Prolog
Man sagt, wenn sich im Leben eine Tür schließt, öffnet sich eine andere Tür. Auch wenn das Schicksal diese direkt vor der Nase zuknallt und einen in seinen Planungen zurückwirft, so grätscht es doch ab und an auf schöne Weise dort hinein. Dieses passierte Sophia Johannsen, ihrerzeit aufstrebende Jungnationalspielerin und eines der beachtetsten Talente ihres Jahrgangs. Einen ersten, herausragenden Vertrag bei einem Bundesligisten hatte sie in der Tasche. Dieser sollte die Erfüllung ihres Traums bedeuten, sie aber quer durch die Republik schicken. Nun war es an der Zeit die Koffer zu packen und ein neues Kapitel aufzuschlagen. An diesem wollte ihr damaliger Freund nicht weiter mitschreiben, da er in seiner Heimat fest verwurzelt war und Zweifel hatte, auf "Basis eines besseren Hobbys", da der Frauen-Fussball noch immer semi-professionell war, ein gemeinsames Leben aufzubauen. So kam was kommen musste, wenn zwei unterschiedliche Meinungen aufeinandertreffen und keiner bereit ist, sich dem anderen Standpunkt zu nähern: Es knallt mit Wucht und am Ende bleibt sehr viel verbrannte Erde und verletzte Egos über.

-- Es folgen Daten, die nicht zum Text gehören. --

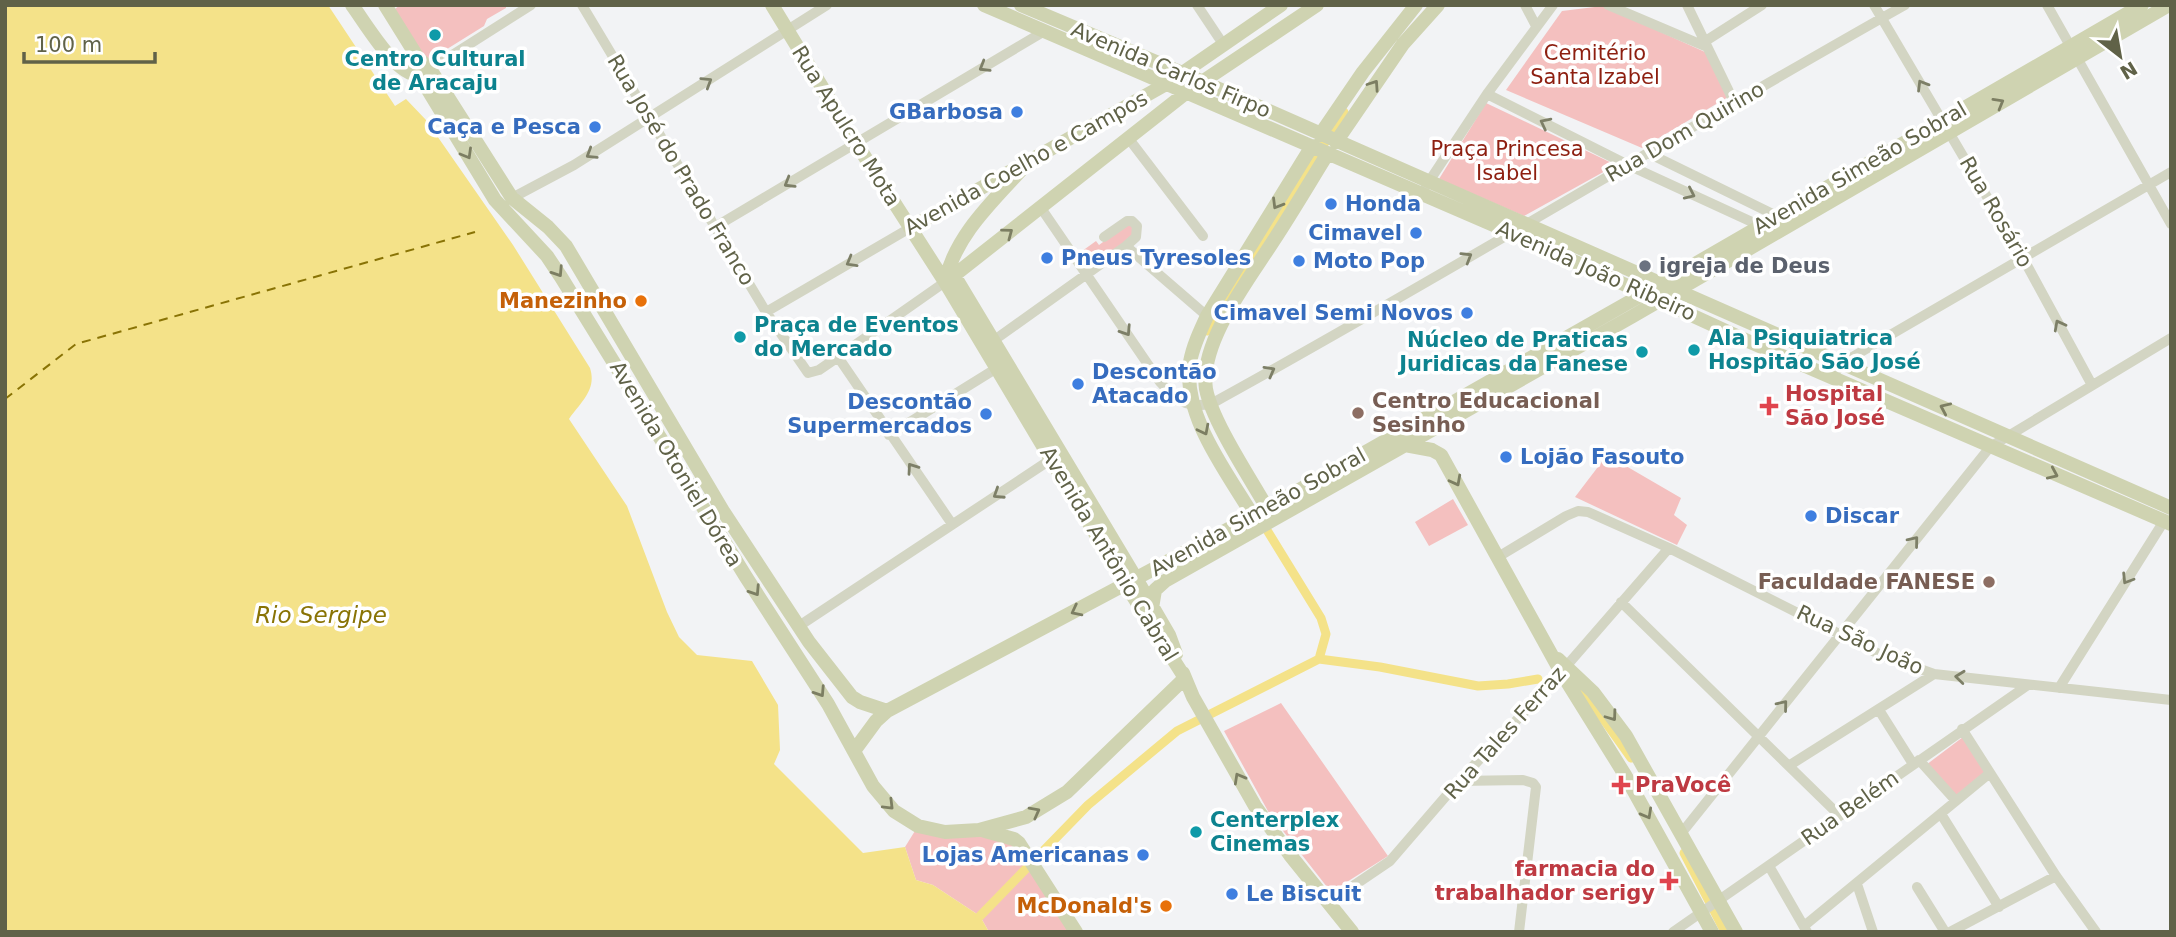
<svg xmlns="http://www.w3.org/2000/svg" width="2176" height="937" font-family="'DejaVu Sans',sans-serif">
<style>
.green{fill:#f4c0bf}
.water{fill:#f4e289}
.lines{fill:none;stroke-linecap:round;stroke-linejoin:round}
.canal{stroke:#f4e289;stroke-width:9}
.ferry{stroke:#897305;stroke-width:2;stroke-dasharray:9 7;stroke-linecap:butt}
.minor{stroke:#d3d5c3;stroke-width:10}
.major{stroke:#cfd3b1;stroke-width:14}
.oneway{stroke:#7d7f67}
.oneway2{stroke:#7c7e62}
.culture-dot{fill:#0f9aa8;stroke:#fff;stroke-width:2.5}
.shop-dot{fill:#3f7fe0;stroke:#fff;stroke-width:2.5}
.worship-dot{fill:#6b7280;stroke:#fff;stroke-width:2.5}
.food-dot{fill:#e8710a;stroke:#fff;stroke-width:2.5}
.health-dot{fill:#e0444e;stroke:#fff;stroke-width:2.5}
.education-dot{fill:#8d6e63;stroke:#fff;stroke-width:2.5}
.labels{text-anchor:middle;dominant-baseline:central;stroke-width:7;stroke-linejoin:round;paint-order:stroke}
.park-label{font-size:21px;fill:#8d1f10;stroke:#fff}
.culture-label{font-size:21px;font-weight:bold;fill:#0d838f;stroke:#fff;text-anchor:start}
.street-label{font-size:21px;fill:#606248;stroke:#fff}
.shop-label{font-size:21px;font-weight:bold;fill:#366cbe;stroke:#fff;text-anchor:start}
.worship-label{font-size:21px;font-weight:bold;fill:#5b616d;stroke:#fff;text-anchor:start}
.food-label{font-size:21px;font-weight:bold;fill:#c56008;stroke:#fff;text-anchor:end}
.health-label{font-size:21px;font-weight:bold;fill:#be3a42;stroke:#fff;text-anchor:start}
.education-label{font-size:21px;font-weight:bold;fill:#785e54;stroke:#fff;text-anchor:start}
.water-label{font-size:23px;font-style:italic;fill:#897305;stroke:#fff}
</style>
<rect width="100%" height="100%" fill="#f2f3f5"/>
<path class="green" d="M 400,5 L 506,5 L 506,8 L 487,19 L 484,26 L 431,59 L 426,59 L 395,9 Z
M 1603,6 L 1705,52 L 1728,97 L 1642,148 L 1506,90 L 1562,11 Z
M 1486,103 L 1616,165 L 1524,216 L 1439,179 Z
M 1130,222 L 1137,233 L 1088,268 L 1078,254 L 1096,241 L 1099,245 Z
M 1607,455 L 1681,498 L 1674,515 L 1687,525 L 1677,545 L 1575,497 Z
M 1453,499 L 1468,525 L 1429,546 L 1415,522 Z
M 1281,703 L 1388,856 L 1331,892 L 1269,813 L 1224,731 Z
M 1963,737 L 1989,774 L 1953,801 L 1926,765 Z
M 918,826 L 1014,839 L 1077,932 L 989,932 L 980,916 L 933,885 L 916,880 L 905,847 Z"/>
<path class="water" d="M 5,5 L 328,5 L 395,106 L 406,99 L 426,120 L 513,245 L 590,368 C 597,390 581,402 569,419 L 627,506 L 667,612 L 679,637 L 697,655 L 752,661 L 778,705 L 780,750 L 774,764 L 863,853 L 905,847 L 916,880 L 933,885 L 980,916 L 989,932 L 5,932 Z"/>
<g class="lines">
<path class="canal" d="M 1207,331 L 1344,112
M 1262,522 L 1321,618 L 1326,634 L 1319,659
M 1584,692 L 1631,758
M 1684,853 L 1725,932
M 980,916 L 1088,805 L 1177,731 L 1319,659 L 1380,667 L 1478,686 L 1508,684 L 1538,679"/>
<path class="ferry" d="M 5,399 L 76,344 L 475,232"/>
<path class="minor" d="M 582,5 L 766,312 L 808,373 L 819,370 L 838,357 L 945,282
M 1197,5 L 1223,44
M 1525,5 L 1536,26
M 1608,5 L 1707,47
M 1687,5 L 1735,104
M 1874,5 L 2023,258 L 2092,385
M 2047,5 L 2171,224
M 1704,42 L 1762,5
M 424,73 L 531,5
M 1487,94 L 1628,165 L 1765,228
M 1129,139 L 1203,236
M 1648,153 L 1783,219
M 1426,186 L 1487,94 L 1553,5
M 512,198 L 574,165 L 827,5
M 1041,208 L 1160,382 C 1177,401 1185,408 1211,404 C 1444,276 1672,136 1905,5
M 715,227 L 1043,32
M 1126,246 L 1207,316
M 766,312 L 910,228
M 993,341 L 1126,246 L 1136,237 L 1137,226 L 1132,221 L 1127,221 L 1104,237
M 838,357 L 952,524
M 1832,377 L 1842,363 L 2171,172
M 889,435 L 997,368
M 1498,557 L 1566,516 L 1578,511 L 1588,512 L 1669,548 L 1881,655 L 1934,674 L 2171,700
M 1621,602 L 1840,816
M 799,626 L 1056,456
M 2059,688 L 2164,521
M 1879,710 L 1913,764
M 1962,729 L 2056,876 L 2096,932
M 1919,760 L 1956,801
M 1790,765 L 1934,674
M 1459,781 L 1523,780 L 1533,783 L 1536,787 L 1519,932
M 1941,814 L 1999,907
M 1680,835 L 1990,447 L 2171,338
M 1769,866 L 1807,932
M 1857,884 L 1873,932
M 1917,887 L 1945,932
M 1328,903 L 1390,861 L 1459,781 L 1549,686 L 1669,548
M 1804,926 L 1990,773
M 1673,932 L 2028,685
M 1950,932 L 2056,876"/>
<path class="major" d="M 352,5 C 366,24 396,76 419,75 L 495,200 L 547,256 L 561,277 L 746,577 L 828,704 L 873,786 L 894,811 L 918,826 L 945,832 L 979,830 L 1026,817 L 1067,792 L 1185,678
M 385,5 L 418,58 L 430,69 L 512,198 L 548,227 L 566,246 L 723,511 L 809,642 L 852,697 L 860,702 L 887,711
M 772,5 L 856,143 L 945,282 L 1126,585 L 1185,678
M 984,5 L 1510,232 L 1750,342 L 2171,524
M 1021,5 L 1194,78 L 2171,508
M 1320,135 L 1363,72 L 1416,5
M 1336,142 L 1403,44 L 1438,5
M 910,228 L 1168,83 L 1281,5
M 954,275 L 1137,580 L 1169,635 L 1176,654
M 947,281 L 1187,92 L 1317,5
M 945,282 C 955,236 991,203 1022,169
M 1405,445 L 1432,450 L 1441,455 L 1561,672 L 1625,775 L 1712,932
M 1267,508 C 1250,478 1212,421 1206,389 C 1199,342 1250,278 1274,240 C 1293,211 1310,182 1328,153
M 1253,516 C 1227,472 1182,416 1190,362 C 1193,346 1200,331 1207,316 L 1312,146
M 1152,608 L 1155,590 L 1165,581 L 1633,316 L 2169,5
M 1558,659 L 1593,692 L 1626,736 L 1736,932
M 1183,673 L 1193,697 L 1255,806 L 1290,855 L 1352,932
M 854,751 L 876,721 L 887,711 L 1255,515 L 1645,293 L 2142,5
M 985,831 L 1014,839 L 1019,843 L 1076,932"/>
</g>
<defs><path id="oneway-chevron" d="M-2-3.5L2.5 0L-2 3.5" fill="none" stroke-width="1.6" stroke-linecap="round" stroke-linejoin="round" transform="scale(1.75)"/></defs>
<g class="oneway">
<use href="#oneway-chevron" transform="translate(984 67) rotate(149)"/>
<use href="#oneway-chevron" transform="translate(707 82) rotate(-32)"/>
<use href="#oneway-chevron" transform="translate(1922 85) rotate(-121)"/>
<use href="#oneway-chevron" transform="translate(1545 123) rotate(-153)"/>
<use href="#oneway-chevron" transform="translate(591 154) rotate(148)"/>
<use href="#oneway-chevron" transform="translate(789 183) rotate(149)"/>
<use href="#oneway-chevron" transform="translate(1690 194) rotate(25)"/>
<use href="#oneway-chevron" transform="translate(1467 257) rotate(-31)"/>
<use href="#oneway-chevron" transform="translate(851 262) rotate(150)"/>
<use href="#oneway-chevron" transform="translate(2059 325) rotate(-118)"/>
<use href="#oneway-chevron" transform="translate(1126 331) rotate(57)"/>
<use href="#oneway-chevron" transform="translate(1270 371) rotate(-29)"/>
<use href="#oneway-chevron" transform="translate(912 468) rotate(-125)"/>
<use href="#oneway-chevron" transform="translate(998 494) rotate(147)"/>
<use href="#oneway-chevron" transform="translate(1914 541) rotate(-51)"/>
<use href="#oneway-chevron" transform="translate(2127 579) rotate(122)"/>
<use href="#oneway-chevron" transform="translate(1960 677) rotate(-174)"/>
<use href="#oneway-chevron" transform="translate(1783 705) rotate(-51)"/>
</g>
<g class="oneway2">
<use href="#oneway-chevron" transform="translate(1374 85) rotate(-56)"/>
<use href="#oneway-chevron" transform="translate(1999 103) rotate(-30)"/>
<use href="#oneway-chevron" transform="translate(467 154) rotate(60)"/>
<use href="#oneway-chevron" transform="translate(1277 204) rotate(121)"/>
<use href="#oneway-chevron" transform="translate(1008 233) rotate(-37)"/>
<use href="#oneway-chevron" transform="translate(558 272) rotate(57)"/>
<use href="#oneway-chevron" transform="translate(1945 408) rotate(-156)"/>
<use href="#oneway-chevron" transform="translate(1204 430) rotate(63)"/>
<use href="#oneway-chevron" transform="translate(2053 474) rotate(24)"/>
<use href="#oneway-chevron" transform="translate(1456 481) rotate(62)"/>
<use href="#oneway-chevron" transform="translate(755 591) rotate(57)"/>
<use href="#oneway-chevron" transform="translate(1076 611) rotate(153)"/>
<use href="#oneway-chevron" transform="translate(820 692) rotate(57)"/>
<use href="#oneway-chevron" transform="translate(1612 716) rotate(54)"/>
<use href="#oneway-chevron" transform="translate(1239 778) rotate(-119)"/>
<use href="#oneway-chevron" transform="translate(889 805) rotate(45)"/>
<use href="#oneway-chevron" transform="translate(1035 812) rotate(-28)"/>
<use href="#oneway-chevron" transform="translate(1647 814) rotate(61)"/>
</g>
<g class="culture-dot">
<circle cx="435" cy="35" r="7"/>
<circle cx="740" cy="337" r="7"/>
<circle cx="1694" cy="350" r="7"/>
<circle cx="1642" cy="352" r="7"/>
<circle cx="1196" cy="832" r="7"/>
</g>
<g class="shop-dot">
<circle cx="1017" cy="112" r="7"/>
<circle cx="595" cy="127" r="7"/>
<circle cx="1331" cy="204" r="7"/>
<circle cx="1416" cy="233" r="7"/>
<circle cx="1047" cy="258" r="7"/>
<circle cx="1299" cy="261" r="7"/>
<circle cx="1467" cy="313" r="7"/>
<circle cx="1078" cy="384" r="7"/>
<circle cx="986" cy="414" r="7"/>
<circle cx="1506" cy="457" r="7"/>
<circle cx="1811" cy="516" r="7"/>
<circle cx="1143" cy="855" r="7"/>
<circle cx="1232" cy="894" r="7"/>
</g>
<circle class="worship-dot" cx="1645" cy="266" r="7"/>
<g class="food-dot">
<circle cx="641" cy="301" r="7"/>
<circle cx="1166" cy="906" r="7"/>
</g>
<g class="health-dot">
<path d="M1765.5 395.5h7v7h7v7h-7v7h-7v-7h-7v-7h7z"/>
<path d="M1617.5 774.5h7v7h7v7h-7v7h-7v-7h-7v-7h7z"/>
<path d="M1665.5 870.5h7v7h7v7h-7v7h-7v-7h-7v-7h7z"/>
</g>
<g class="education-dot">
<circle cx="1358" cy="413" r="7"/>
<circle cx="1989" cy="582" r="7"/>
</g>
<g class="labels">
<g class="park-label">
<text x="1595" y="53">Cemitério<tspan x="1595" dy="24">Santa Izabel</tspan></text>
<text x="1507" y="149">Praça Princesa<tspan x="1507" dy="24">Isabel</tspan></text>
</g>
<g class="culture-label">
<text x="435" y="59" text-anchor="middle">Centro Cultural<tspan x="435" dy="24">de Aracaju</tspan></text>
<text x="754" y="325">Praça de Eventos<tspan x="754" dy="24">do Mercado</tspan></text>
<text x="1708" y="338">Ala Psiquiatrica<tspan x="1708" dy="24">Hospitão São José</tspan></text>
<text x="1628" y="340" text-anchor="end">Núcleo de Praticas<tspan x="1628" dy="24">Juridicas da Fanese</tspan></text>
<text x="1210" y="820">Centerplex<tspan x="1210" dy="24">Cinemas</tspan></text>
</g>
<g class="street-label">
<text transform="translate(1171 70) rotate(23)">Avenida Carlos Firpo</text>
<text transform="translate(846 126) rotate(58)">Rua Apulcro Mota</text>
<text transform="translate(1685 132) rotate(-30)">Rua Dom Quirino</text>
<text transform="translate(1026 163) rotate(-29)">Avenida Coelho e Campos</text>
<text transform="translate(1860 168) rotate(-30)">Avenida Simeão Sobral</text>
<text transform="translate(681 170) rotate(59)">Rua José do Prado Franco</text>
<text transform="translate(1996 212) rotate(60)">Rua Rosário</text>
<text transform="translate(1596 271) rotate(24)">Avenida João Ribeiro</text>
<text transform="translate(676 464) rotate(59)">Avenida Otoniel Dórea</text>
<text transform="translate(1258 512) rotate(-29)">Avenida Simeão Sobral</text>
<text transform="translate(1109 554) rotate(59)">Avenida Antônio Cabral</text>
<text transform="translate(1860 640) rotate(25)">Rua São João</text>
<text transform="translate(1505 733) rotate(-48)">Rua Tales Ferraz</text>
<text transform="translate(1850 808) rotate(-35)">Rua Belém</text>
</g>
<g class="shop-label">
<text x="1003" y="112" text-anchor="end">GBarbosa</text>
<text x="581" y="127" text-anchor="end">Caça e Pesca</text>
<text x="1345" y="204">Honda</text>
<text x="1402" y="233" text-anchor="end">Cimavel</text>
<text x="1061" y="258">Pneus Tyresoles</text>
<text x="1313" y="261">Moto Pop</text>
<text x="1453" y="313" text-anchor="end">Cimavel Semi Novos</text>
<text x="1092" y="372">Descontão<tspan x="1092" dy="24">Atacado</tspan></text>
<text x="972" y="402" text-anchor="end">Descontão<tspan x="972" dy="24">Supermercados</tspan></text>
<text x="1520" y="457">Lojão Fasouto</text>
<text x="1825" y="516">Discar</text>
<text x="1129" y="855" text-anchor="end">Lojas Americanas</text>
<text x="1246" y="894">Le Biscuit</text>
</g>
<g class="worship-label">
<text x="1659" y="266">igreja de Deus</text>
</g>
<g class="food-label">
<text x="627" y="301">Manezinho</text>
<text x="1152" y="906">McDonald's</text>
</g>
<g class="health-label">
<text x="1785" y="394">Hospital<tspan x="1785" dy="24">São José</tspan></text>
<text x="1635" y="785">PraVocê</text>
<text x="1655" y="869" text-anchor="end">farmacia do<tspan x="1655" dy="24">trabalhador serigy</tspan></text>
</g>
<g class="education-label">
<text x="1372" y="401">Centro Educacional<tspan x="1372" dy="24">Sesinho</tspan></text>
<text x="1975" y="582" text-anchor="end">Faculdade FANESE</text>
</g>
<g class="water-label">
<text x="321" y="615">Rio Sergipe</text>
</g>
</g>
<rect width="2176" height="937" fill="none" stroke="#606248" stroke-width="14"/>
<g transform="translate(2120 56) rotate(149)" stroke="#ffffff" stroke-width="5" paint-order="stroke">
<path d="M0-5L12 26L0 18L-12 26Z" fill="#606248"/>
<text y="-10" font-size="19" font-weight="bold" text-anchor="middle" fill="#606248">N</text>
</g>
<path d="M24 52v10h131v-10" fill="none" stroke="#606248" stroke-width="3.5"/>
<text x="35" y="52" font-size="21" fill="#606248" stroke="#ffffff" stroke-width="5" paint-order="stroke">100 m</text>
</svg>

Sophia machte sich allein auf in das Abenteuer das vor ihr lag. Die Brücke in ihr bisheriges Leben abgebrochen...
Die ersten Wochen im neuen Verein ackerte Sophia um sich möglichst schnell für Einsätze und einen Stammplatz zu empfehlen. Doch irgendwas veränderte sich, irgendwas lief nicht richtig. War ihr Eifer zuviel des Guten und hatte Sophia die Grenzen ihrer Belastbarkeit überschritten? Für sie war das alles nicht erklärbar, daher konsultierte sie einen Arzt. Niemals hatte sie mit der späteren Diagnose die ihr gestellt wurde gerechnet. War die Brücke in ihr bisheriges Leben wirklich abgebrochen? Die Geister der Vergangenheit riefen nach ihr...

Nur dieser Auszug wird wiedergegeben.